TASK DIRECTIONS: Copy the data that follows, exactly and completely.

Data entries

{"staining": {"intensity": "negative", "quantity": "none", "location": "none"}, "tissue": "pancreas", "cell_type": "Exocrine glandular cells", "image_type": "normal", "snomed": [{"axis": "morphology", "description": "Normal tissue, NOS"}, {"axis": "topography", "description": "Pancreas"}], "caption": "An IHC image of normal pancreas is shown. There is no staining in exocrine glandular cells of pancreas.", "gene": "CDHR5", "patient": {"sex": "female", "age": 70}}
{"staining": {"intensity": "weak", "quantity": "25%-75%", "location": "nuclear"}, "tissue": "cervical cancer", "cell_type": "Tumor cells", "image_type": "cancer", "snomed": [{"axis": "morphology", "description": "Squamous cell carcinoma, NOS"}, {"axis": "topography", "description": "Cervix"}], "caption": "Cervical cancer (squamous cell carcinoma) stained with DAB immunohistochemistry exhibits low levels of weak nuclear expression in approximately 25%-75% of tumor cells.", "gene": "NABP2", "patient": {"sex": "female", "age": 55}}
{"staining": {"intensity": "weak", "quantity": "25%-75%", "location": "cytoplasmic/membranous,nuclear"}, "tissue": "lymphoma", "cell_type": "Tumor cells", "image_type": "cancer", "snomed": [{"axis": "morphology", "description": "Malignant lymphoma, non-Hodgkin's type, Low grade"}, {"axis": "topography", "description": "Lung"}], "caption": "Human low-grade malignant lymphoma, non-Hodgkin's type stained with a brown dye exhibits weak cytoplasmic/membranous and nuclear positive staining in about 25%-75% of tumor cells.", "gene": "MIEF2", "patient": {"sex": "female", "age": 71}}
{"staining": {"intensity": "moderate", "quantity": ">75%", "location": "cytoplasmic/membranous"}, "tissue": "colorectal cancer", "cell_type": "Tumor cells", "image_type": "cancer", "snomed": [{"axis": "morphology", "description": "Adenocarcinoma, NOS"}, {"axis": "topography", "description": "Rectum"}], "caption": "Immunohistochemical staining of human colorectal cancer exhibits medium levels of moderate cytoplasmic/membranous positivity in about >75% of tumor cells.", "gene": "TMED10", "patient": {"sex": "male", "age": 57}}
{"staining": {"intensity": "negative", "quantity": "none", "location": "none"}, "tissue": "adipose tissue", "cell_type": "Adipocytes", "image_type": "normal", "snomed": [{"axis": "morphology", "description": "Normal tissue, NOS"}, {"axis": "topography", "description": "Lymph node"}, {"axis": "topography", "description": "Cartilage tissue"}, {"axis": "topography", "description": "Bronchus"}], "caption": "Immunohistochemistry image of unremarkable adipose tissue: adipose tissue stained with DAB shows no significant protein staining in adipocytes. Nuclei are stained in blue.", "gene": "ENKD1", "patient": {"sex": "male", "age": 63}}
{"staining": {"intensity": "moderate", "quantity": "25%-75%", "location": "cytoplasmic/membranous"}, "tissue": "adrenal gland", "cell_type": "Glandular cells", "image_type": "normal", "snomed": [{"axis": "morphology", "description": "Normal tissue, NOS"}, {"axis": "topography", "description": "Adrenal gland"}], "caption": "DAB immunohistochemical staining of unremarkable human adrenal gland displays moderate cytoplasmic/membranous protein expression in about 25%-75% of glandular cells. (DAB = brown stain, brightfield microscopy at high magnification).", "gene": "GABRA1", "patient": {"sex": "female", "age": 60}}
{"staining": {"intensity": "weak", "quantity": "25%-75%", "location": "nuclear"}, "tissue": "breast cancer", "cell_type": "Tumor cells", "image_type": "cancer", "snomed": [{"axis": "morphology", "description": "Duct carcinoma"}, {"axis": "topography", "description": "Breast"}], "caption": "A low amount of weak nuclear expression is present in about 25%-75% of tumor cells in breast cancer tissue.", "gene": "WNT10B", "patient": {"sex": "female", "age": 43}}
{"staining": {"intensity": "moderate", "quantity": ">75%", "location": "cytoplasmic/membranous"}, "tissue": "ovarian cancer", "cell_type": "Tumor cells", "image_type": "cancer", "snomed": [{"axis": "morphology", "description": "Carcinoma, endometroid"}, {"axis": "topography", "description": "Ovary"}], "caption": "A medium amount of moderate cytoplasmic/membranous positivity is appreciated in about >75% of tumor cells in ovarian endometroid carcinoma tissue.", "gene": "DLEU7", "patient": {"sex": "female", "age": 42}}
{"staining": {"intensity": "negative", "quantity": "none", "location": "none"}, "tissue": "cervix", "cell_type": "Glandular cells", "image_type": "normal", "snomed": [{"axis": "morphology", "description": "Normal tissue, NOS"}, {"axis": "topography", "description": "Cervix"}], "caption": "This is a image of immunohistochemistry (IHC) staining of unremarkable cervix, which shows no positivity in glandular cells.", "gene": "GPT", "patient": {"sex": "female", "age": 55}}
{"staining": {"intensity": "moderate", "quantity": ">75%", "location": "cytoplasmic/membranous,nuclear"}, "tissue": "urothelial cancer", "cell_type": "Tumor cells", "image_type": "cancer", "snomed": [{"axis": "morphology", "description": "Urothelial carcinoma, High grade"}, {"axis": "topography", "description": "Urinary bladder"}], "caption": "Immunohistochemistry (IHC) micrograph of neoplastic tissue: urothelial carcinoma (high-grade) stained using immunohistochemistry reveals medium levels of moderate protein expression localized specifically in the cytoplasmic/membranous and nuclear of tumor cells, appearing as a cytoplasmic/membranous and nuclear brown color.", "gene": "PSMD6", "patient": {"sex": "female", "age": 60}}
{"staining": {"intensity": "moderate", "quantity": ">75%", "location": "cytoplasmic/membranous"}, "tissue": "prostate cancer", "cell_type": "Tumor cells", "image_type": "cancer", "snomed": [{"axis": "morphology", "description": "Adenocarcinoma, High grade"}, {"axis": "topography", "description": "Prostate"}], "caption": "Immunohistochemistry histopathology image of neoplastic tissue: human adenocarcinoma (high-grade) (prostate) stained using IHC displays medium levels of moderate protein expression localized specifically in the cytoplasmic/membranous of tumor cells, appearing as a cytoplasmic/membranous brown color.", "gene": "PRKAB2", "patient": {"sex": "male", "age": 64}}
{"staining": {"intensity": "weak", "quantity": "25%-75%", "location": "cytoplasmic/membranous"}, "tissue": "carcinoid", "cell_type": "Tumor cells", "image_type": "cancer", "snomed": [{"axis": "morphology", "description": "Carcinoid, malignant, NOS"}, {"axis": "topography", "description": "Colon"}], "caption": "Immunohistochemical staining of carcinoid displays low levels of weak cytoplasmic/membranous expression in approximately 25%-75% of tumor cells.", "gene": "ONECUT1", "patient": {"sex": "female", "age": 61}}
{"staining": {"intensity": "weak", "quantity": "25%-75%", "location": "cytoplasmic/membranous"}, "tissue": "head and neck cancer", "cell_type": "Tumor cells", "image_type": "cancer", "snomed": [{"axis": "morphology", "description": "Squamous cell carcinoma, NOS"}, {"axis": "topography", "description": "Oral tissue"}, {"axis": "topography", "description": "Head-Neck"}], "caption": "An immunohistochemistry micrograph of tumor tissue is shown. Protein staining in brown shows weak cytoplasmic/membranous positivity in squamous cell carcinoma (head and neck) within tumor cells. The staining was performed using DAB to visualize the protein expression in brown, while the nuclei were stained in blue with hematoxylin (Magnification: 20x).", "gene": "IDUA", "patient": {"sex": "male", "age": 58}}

WRITTEN ANSWER:
{"staining": {"intensity": "negative", "quantity": "none", "location": "none"}, "tissue": "pancreas", "cell_type": "Exocrine glandular cells", "image_type": "normal", "snomed": [{"axis": "morphology", "description": "Normal tissue, NOS"}, {"axis": "topography", "description": "Pancreas"}], "caption": "An IHC image of normal pancreas is shown. There is no staining in exocrine glandular cells of pancreas.", "gene": "CDHR5", "patient": {"sex": "female", "age": 70}}
{"staining": {"intensity": "weak", "quantity": "25%-75%", "location": "nuclear"}, "tissue": "cervical cancer", "cell_type": "Tumor cells", "image_type": "cancer", "snomed": [{"axis": "morphology", "description": "Squamous cell carcinoma, NOS"}, {"axis": "topography", "description": "Cervix"}], "caption": "Cervical cancer (squamous cell carcinoma) stained with DAB immunohistochemistry exhibits low levels of weak nuclear expression in approximately 25%-75% of tumor cells.", "gene": "NABP2", "patient": {"sex": "female", "age": 55}}
{"staining": {"intensity": "weak", "quantity": "25%-75%", "location": "cytoplasmic/membranous,nuclear"}, "tissue": "lymphoma", "cell_type": "Tumor cells", "image_type": "cancer", "snomed": [{"axis": "morphology", "description": "Malignant lymphoma, non-Hodgkin's type, Low grade"}, {"axis": "topography", "description": "Lung"}], "caption": "Human low-grade malignant lymphoma, non-Hodgkin's type stained with a brown dye exhibits weak cytoplasmic/membranous and nuclear positive staining in about 25%-75% of tumor cells.", "gene": "MIEF2", "patient": {"sex": "female", "age": 71}}
{"staining": {"intensity": "moderate", "quantity": ">75%", "location": "cytoplasmic/membranous"}, "tissue": "colorectal cancer", "cell_type": "Tumor cells", "image_type": "cancer", "snomed": [{"axis": "morphology", "description": "Adenocarcinoma, NOS"}, {"axis": "topography", "description": "Rectum"}], "caption": "Immunohistochemical staining of human colorectal cancer exhibits medium levels of moderate cytoplasmic/membranous positivity in about >75% of tumor cells.", "gene": "TMED10", "patient": {"sex": "male", "age": 57}}
{"staining": {"intensity": "negative", "quantity": "none", "location": "none"}, "tissue": "adipose tissue", "cell_type": "Adipocytes", "image_type": "normal", "snomed": [{"axis": "morphology", "description": "Normal tissue, NOS"}, {"axis": "topography", "description": "Lymph node"}, {"axis": "topography", "description": "Cartilage tissue"}, {"axis": "topography", "description": "Bronchus"}], "caption": "Immunohistochemistry image of unremarkable adipose tissue: adipose tissue stained with DAB shows no significant protein staining in adipocytes. Nuclei are stained in blue.", "gene": "ENKD1", "patient": {"sex": "male", "age": 63}}
{"staining": {"intensity": "moderate", "quantity": "25%-75%", "location": "cytoplasmic/membranous"}, "tissue": "adrenal gland", "cell_type": "Glandular cells", "image_type": "normal", "snomed": [{"axis": "morphology", "description": "Normal tissue, NOS"}, {"axis": "topography", "description": "Adrenal gland"}], "caption": "DAB immunohistochemical staining of unremarkable human adrenal gland displays moderate cytoplasmic/membranous protein expression in about 25%-75% of glandular cells. (DAB = brown stain, brightfield microscopy at high magnification).", "gene": "GABRA1", "patient": {"sex": "female", "age": 60}}
{"staining": {"intensity": "weak", "quantity": "25%-75%", "location": "nuclear"}, "tissue": "breast cancer", "cell_type": "Tumor cells", "image_type": "cancer", "snomed": [{"axis": "morphology", "description": "Duct carcinoma"}, {"axis": "topography", "description": "Breast"}], "caption": "A low amount of weak nuclear expression is present in about 25%-75% of tumor cells in breast cancer tissue.", "gene": "WNT10B", "patient": {"sex": "female", "age": 43}}
{"staining": {"intensity": "moderate", "quantity": ">75%", "location": "cytoplasmic/membranous"}, "tissue": "ovarian cancer", "cell_type": "Tumor cells", "image_type": "cancer", "snomed": [{"axis": "morphology", "description": "Carcinoma, endometroid"}, {"axis": "topography", "description": "Ovary"}], "caption": "A medium amount of moderate cytoplasmic/membranous positivity is appreciated in about >75% of tumor cells in ovarian endometroid carcinoma tissue.", "gene": "DLEU7", "patient": {"sex": "female", "age": 42}}
{"staining": {"intensity": "negative", "quantity": "none", "location": "none"}, "tissue": "cervix", "cell_type": "Glandular cells", "image_type": "normal", "snomed": [{"axis": "morphology", "description": "Normal tissue, NOS"}, {"axis": "topography", "description": "Cervix"}], "caption": "This is a image of immunohistochemistry (IHC) staining of unremarkable cervix, which shows no positivity in glandular cells.", "gene": "GPT", "patient": {"sex": "female", "age": 55}}
{"staining": {"intensity": "moderate", "quantity": ">75%", "location": "cytoplasmic/membranous,nuclear"}, "tissue": "urothelial cancer", "cell_type": "Tumor cells", "image_type": "cancer", "snomed": [{"axis": "morphology", "description": "Urothelial carcinoma, High grade"}, {"axis": "topography", "description": "Urinary bladder"}], "caption": "Immunohistochemistry (IHC) micrograph of neoplastic tissue: urothelial carcinoma (high-grade) stained using immunohistochemistry reveals medium levels of moderate protein expression localized specifically in the cytoplasmic/membranous and nuclear of tumor cells, appearing as a cytoplasmic/membranous and nuclear brown color.", "gene": "PSMD6", "patient": {"sex": "female", "age": 60}}
{"staining": {"intensity": "moderate", "quantity": ">75%", "location": "cytoplasmic/membranous"}, "tissue": "prostate cancer", "cell_type": "Tumor cells", "image_type": "cancer", "snomed": [{"axis": "morphology", "description": "Adenocarcinoma, High grade"}, {"axis": "topography", "description": "Prostate"}], "caption": "Immunohistochemistry histopathology image of neoplastic tissue: human adenocarcinoma (high-grade) (prostate) stained using IHC displays medium levels of moderate protein expression localized specifically in the cytoplasmic/membranous of tumor cells, appearing as a cytoplasmic/membranous brown color.", "gene": "PRKAB2", "patient": {"sex": "male", "age": 64}}
{"staining": {"intensity": "weak", "quantity": "25%-75%", "location": "cytoplasmic/membranous"}, "tissue": "carcinoid", "cell_type": "Tumor cells", "image_type": "cancer", "snomed": [{"axis": "morphology", "description": "Carcinoid, malignant, NOS"}, {"axis": "topography", "description": "Colon"}], "caption": "Immunohistochemical staining of carcinoid displays low levels of weak cytoplasmic/membranous expression in approximately 25%-75% of tumor cells.", "gene": "ONECUT1", "patient": {"sex": "female", "age": 61}}
{"staining": {"intensity": "weak", "quantity": "25%-75%", "location": "cytoplasmic/membranous"}, "tissue": "head and neck cancer", "cell_type": "Tumor cells", "image_type": "cancer", "snomed": [{"axis": "morphology", "description": "Squamous cell carcinoma, NOS"}, {"axis": "topography", "description": "Oral tissue"}, {"axis": "topography", "description": "Head-Neck"}], "caption": "An immunohistochemistry micrograph of tumor tissue is shown. Protein staining in brown shows weak cytoplasmic/membranous positivity in squamous cell carcinoma (head and neck) within tumor cells. The staining was performed using DAB to visualize the protein expression in brown, while the nuclei were stained in blue with hematoxylin (Magnification: 20x).", "gene": "IDUA", "patient": {"sex": "male", "age": 58}}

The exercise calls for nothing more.